▶ [Request]: Leave every picture behind and copy the rest of the entries below exactly.
┄┄┄┄┄┄
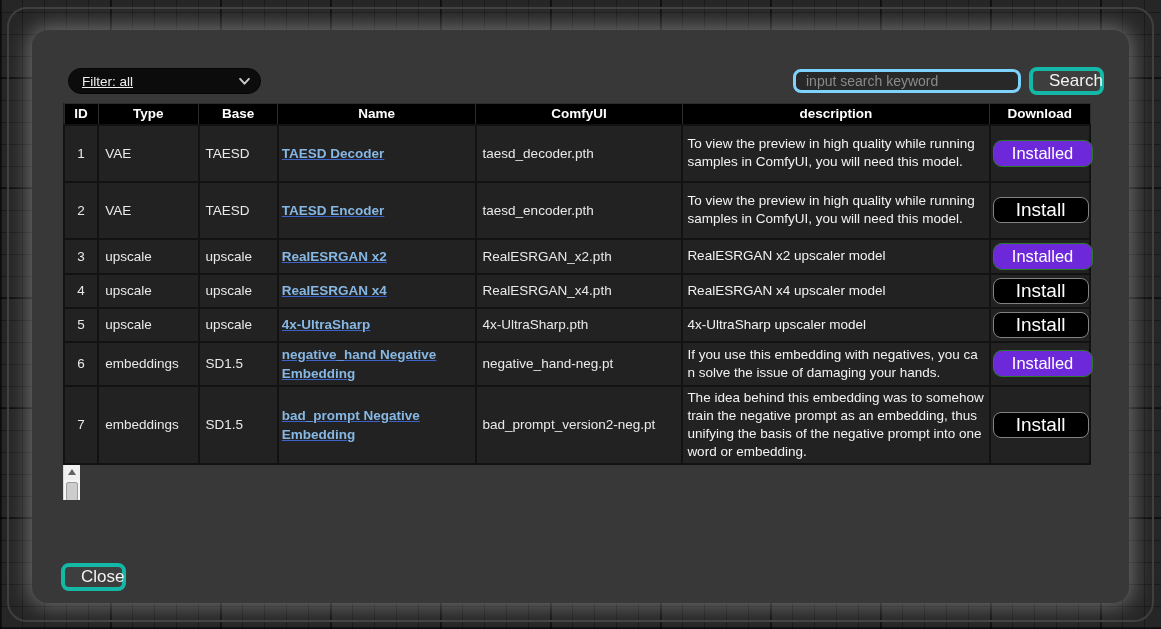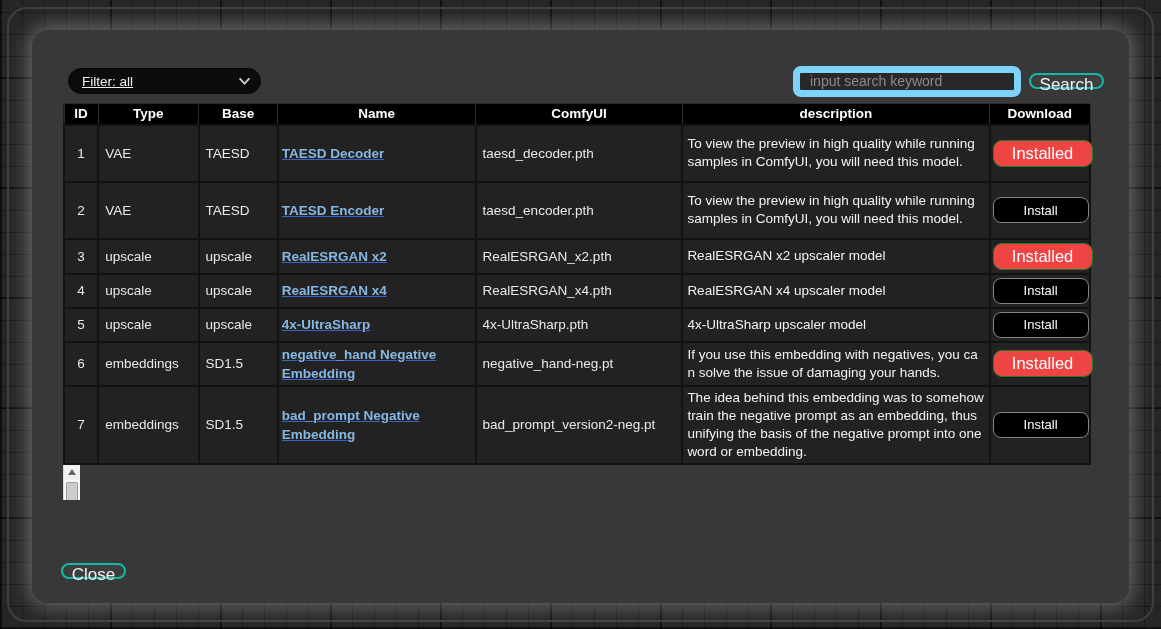"input search keyword" .search-input { border: 7px solid #7dd3fc -> 3px solid #7dd3fc; height: 31px -> 24px }
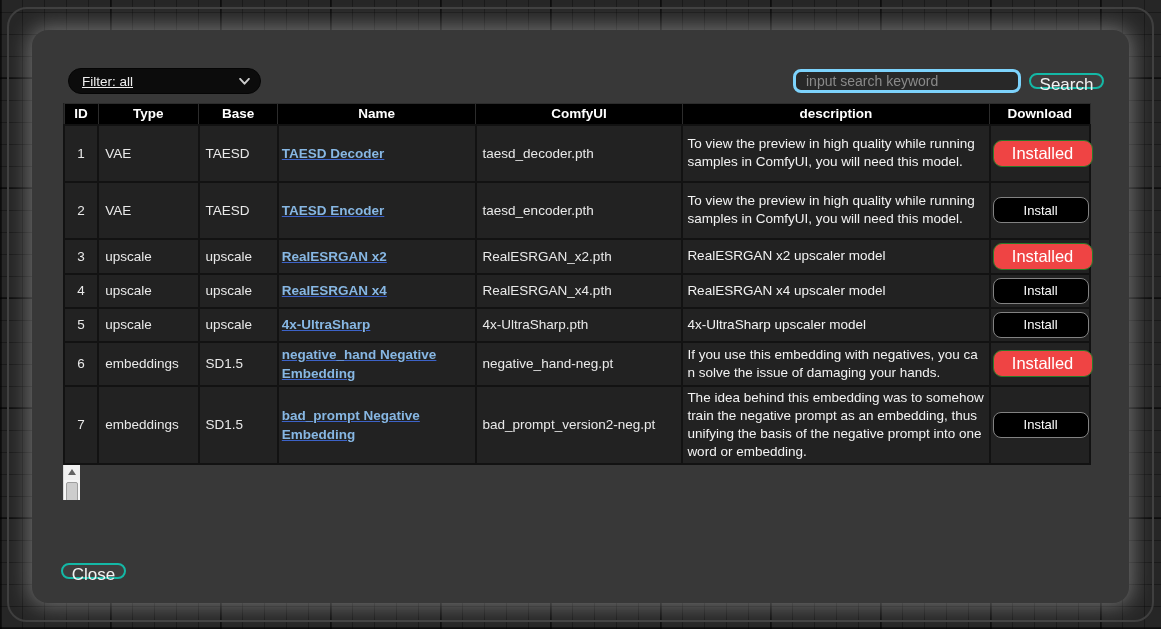"Search" .btn-plain { border: 2px solid #14b8a6 -> 4px solid #14b8a6; height: 16px -> 28px; padding: 0 8px -> 0 16px }
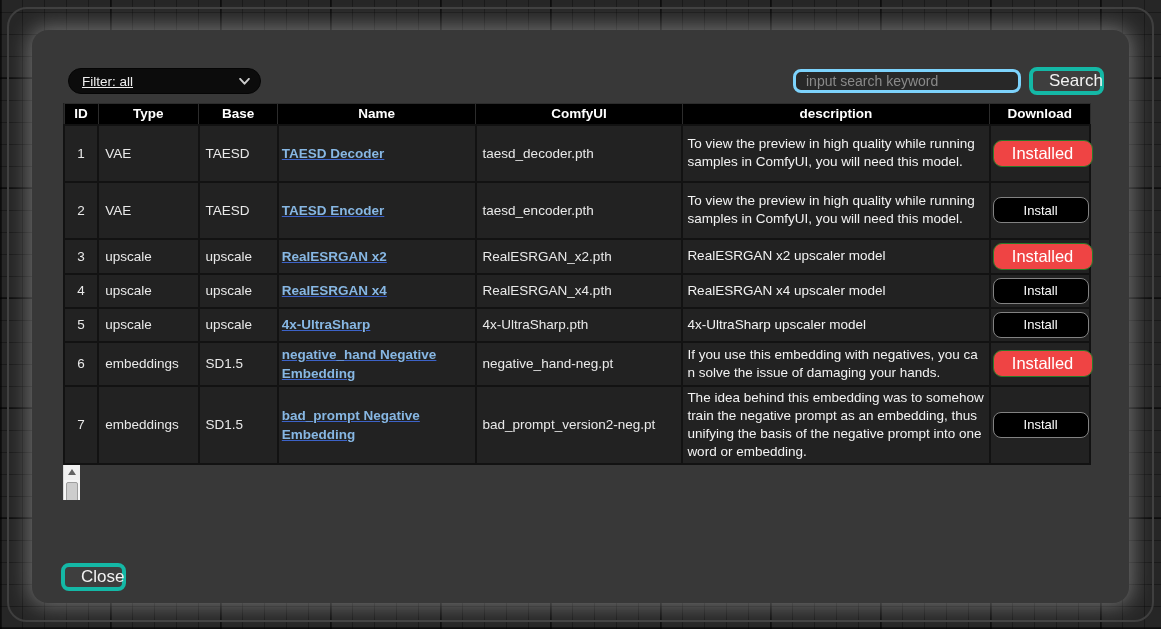"Installed" .btn-installed { background: #ef4444 -> #6d28d9 }
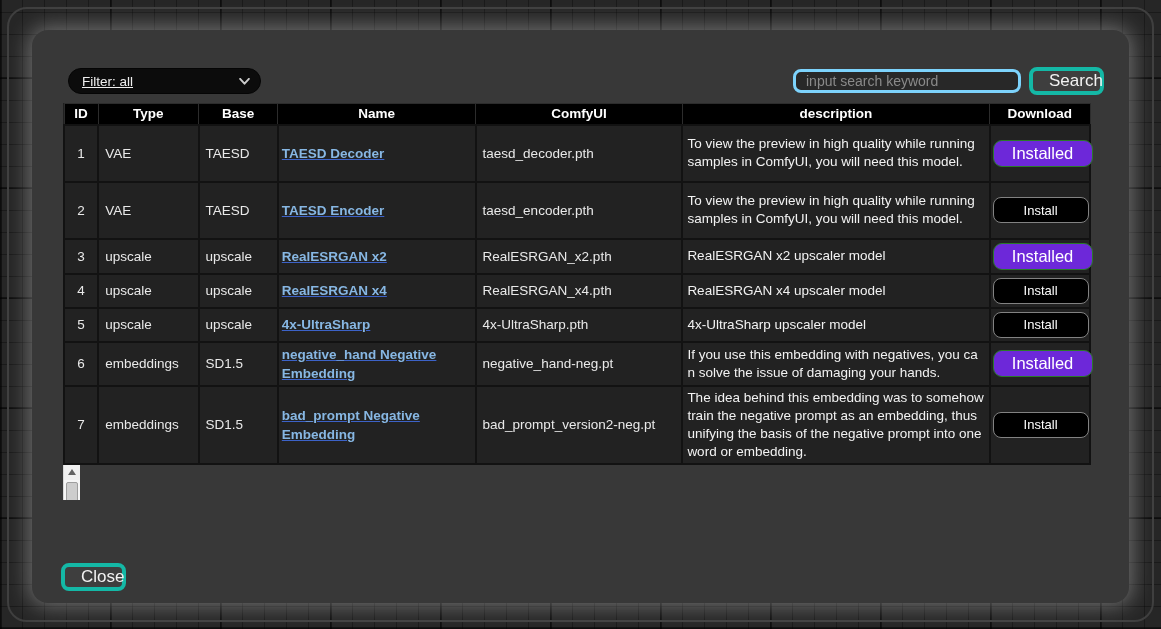"Install" .btn-install { font-size: 13px -> 19px }
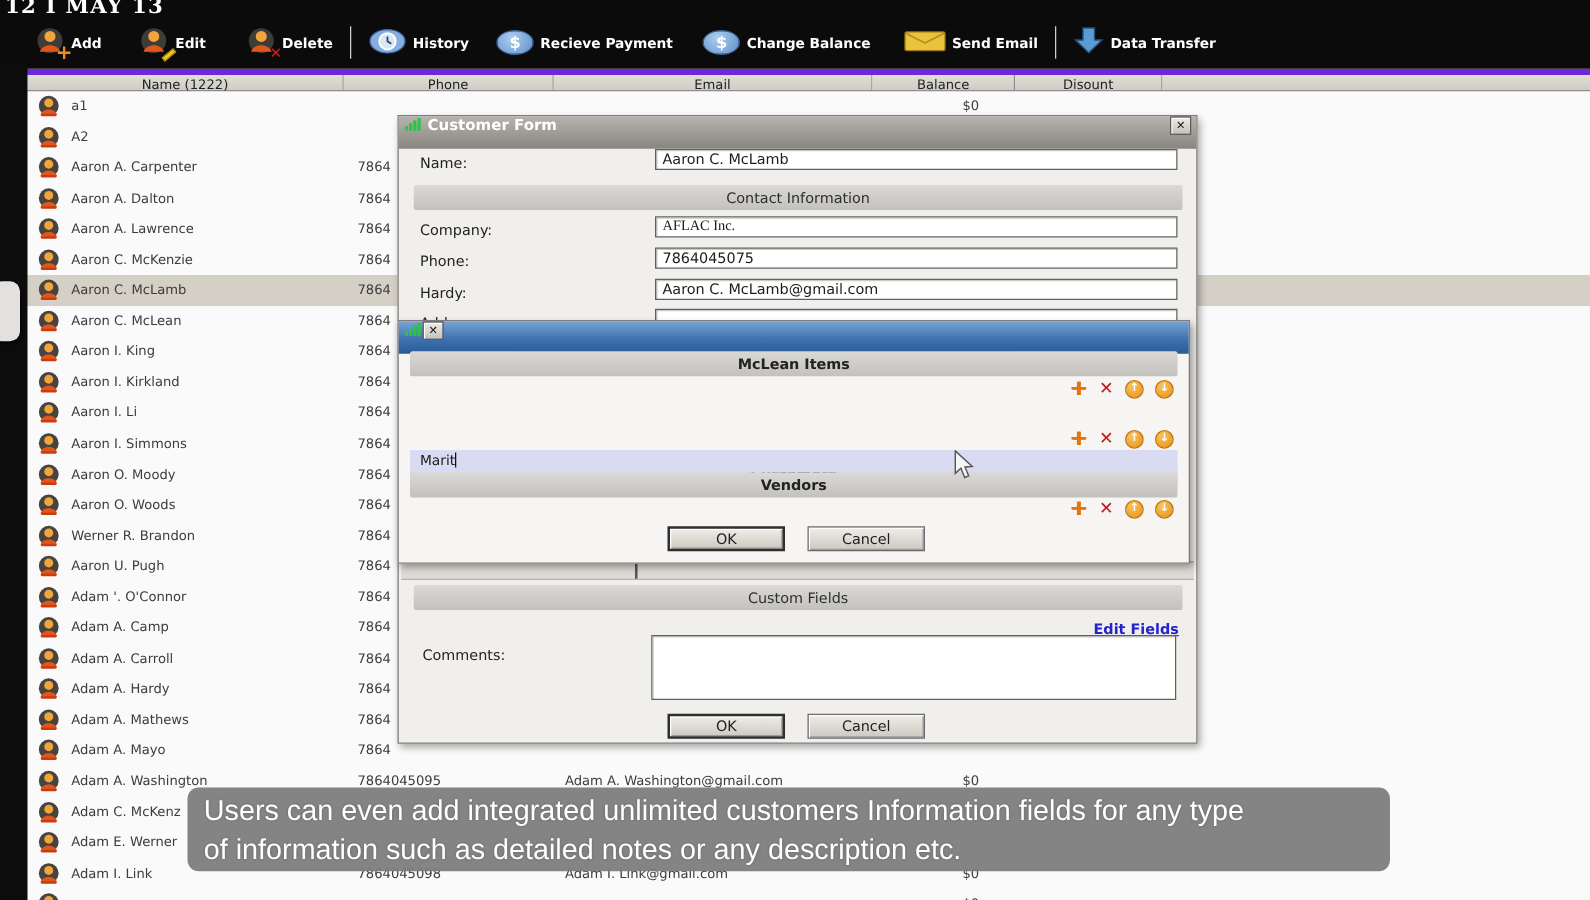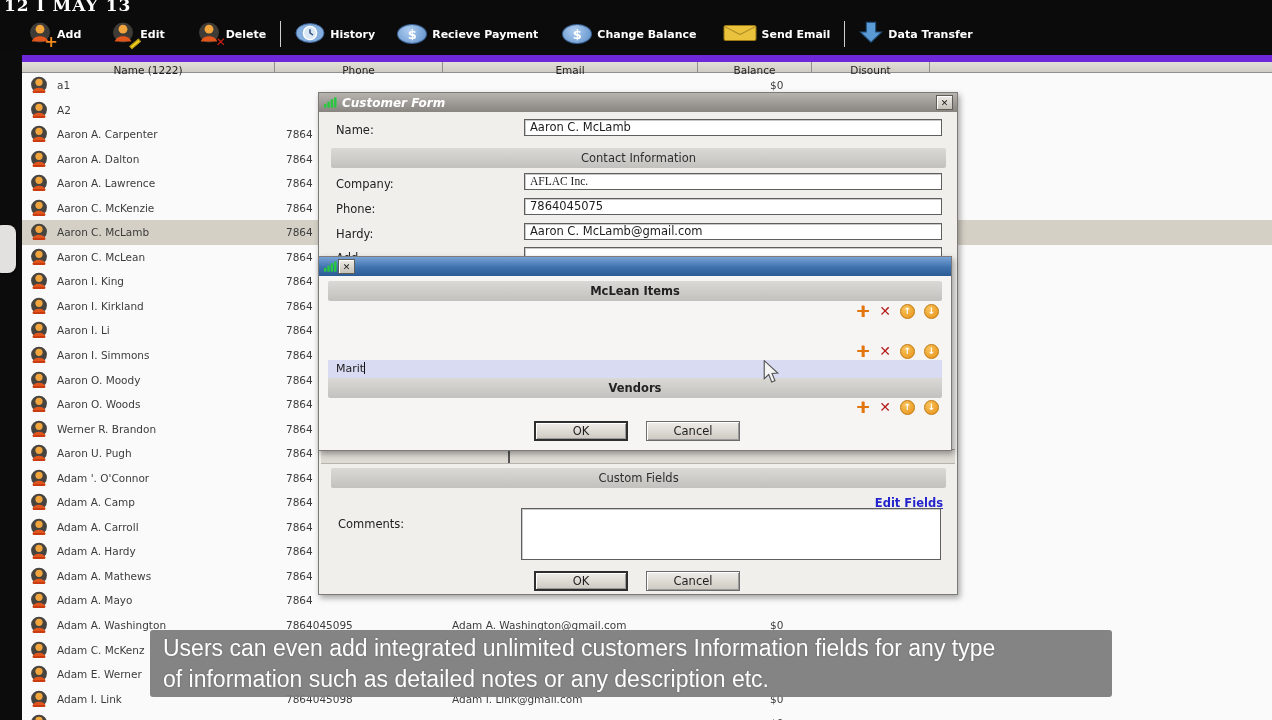"Name (1222)" .thead { border-top: 7px solid #6d28d9 -> 5px solid #6d28d9 }
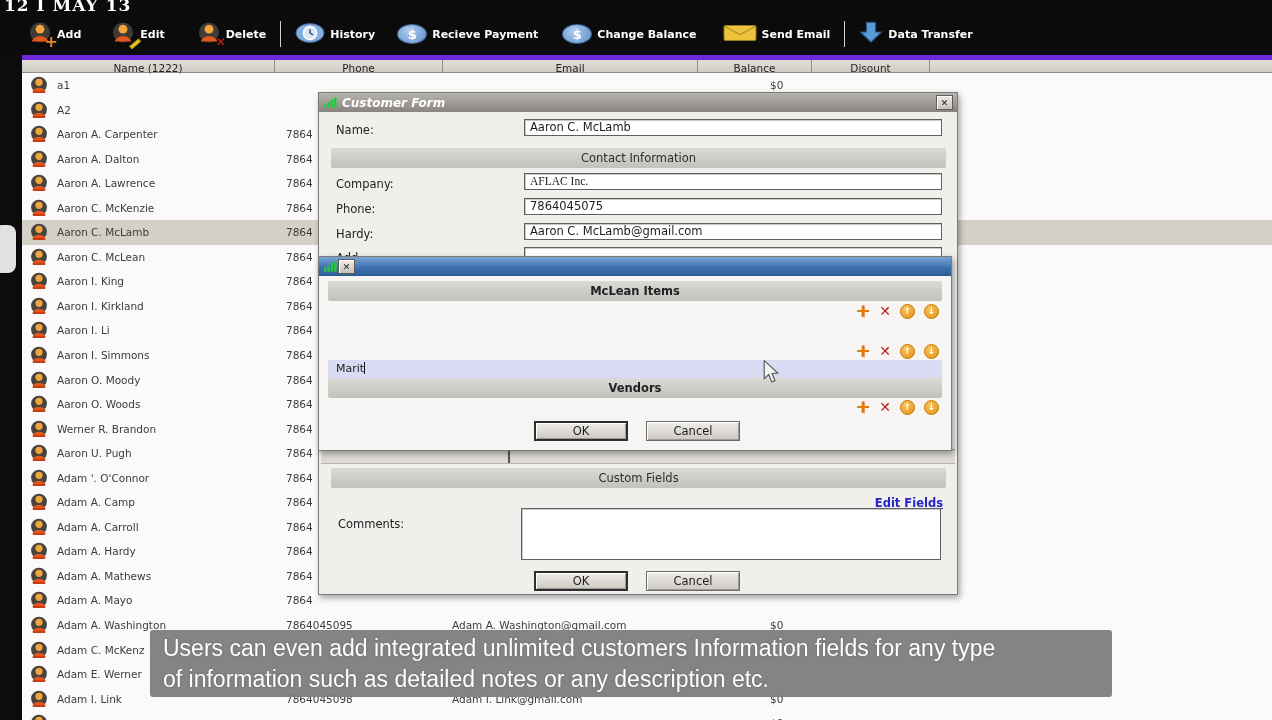"Customer Form" .titlebar { align-items: center -> flex-start; font-style: italic -> none; height: 19px -> 26px }
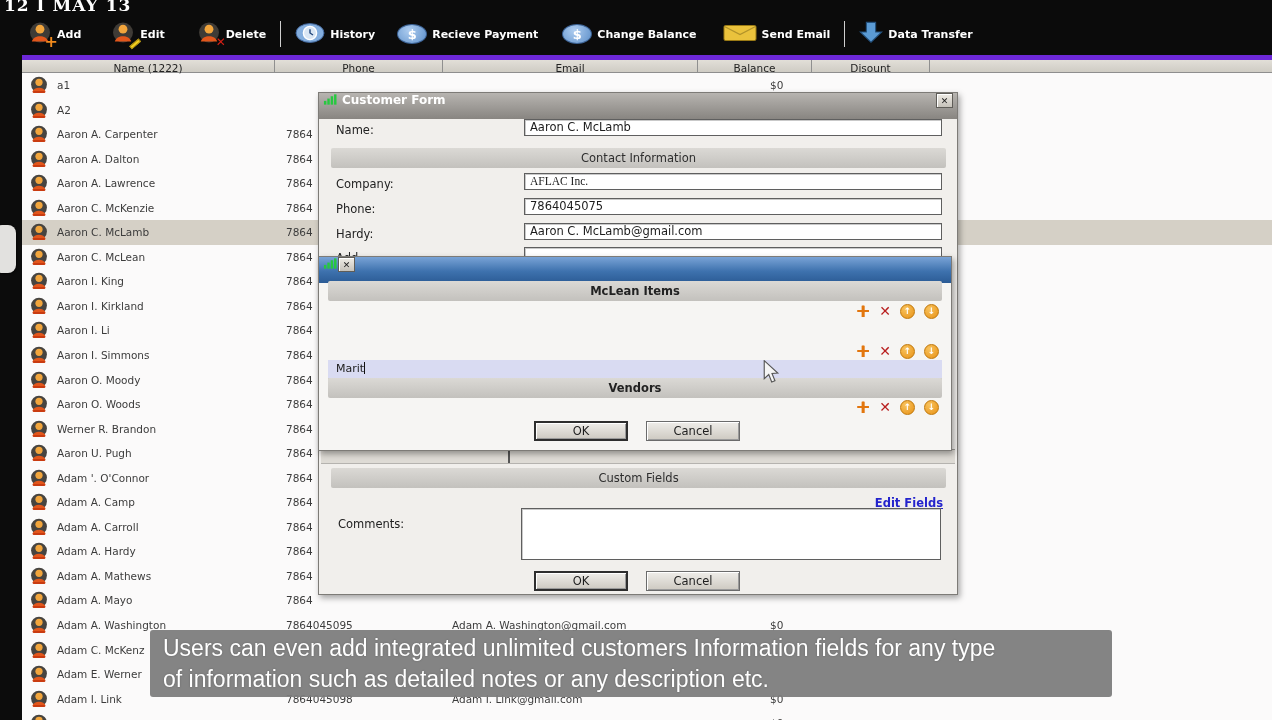"Users can even add integrated" .caption { border-radius: 3px -> 9px }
┄┄┄┄┄┄
▶ [Response to this exercise]:
"input search keyword" .search-input { border: 7px solid #7dd3fc -> 3px solid #7dd3fc; height: 31px -> 24px }
"Search" .btn-plain { border: 2px solid #14b8a6 -> 4px solid #14b8a6; height: 16px -> 28px; padding: 0 8px -> 0 16px }
"Installed" .btn-installed { background: #ef4444 -> #6d28d9 }
"Install" .btn-install { font-size: 13px -> 19px }
"Name (1222)" .thead { border-top: 7px solid #6d28d9 -> 5px solid #6d28d9 }
"Customer Form" .titlebar { align-items: center -> flex-start; font-style: italic -> none; height: 19px -> 26px }
"Users can even add integrated" .caption { border-radius: 3px -> 9px }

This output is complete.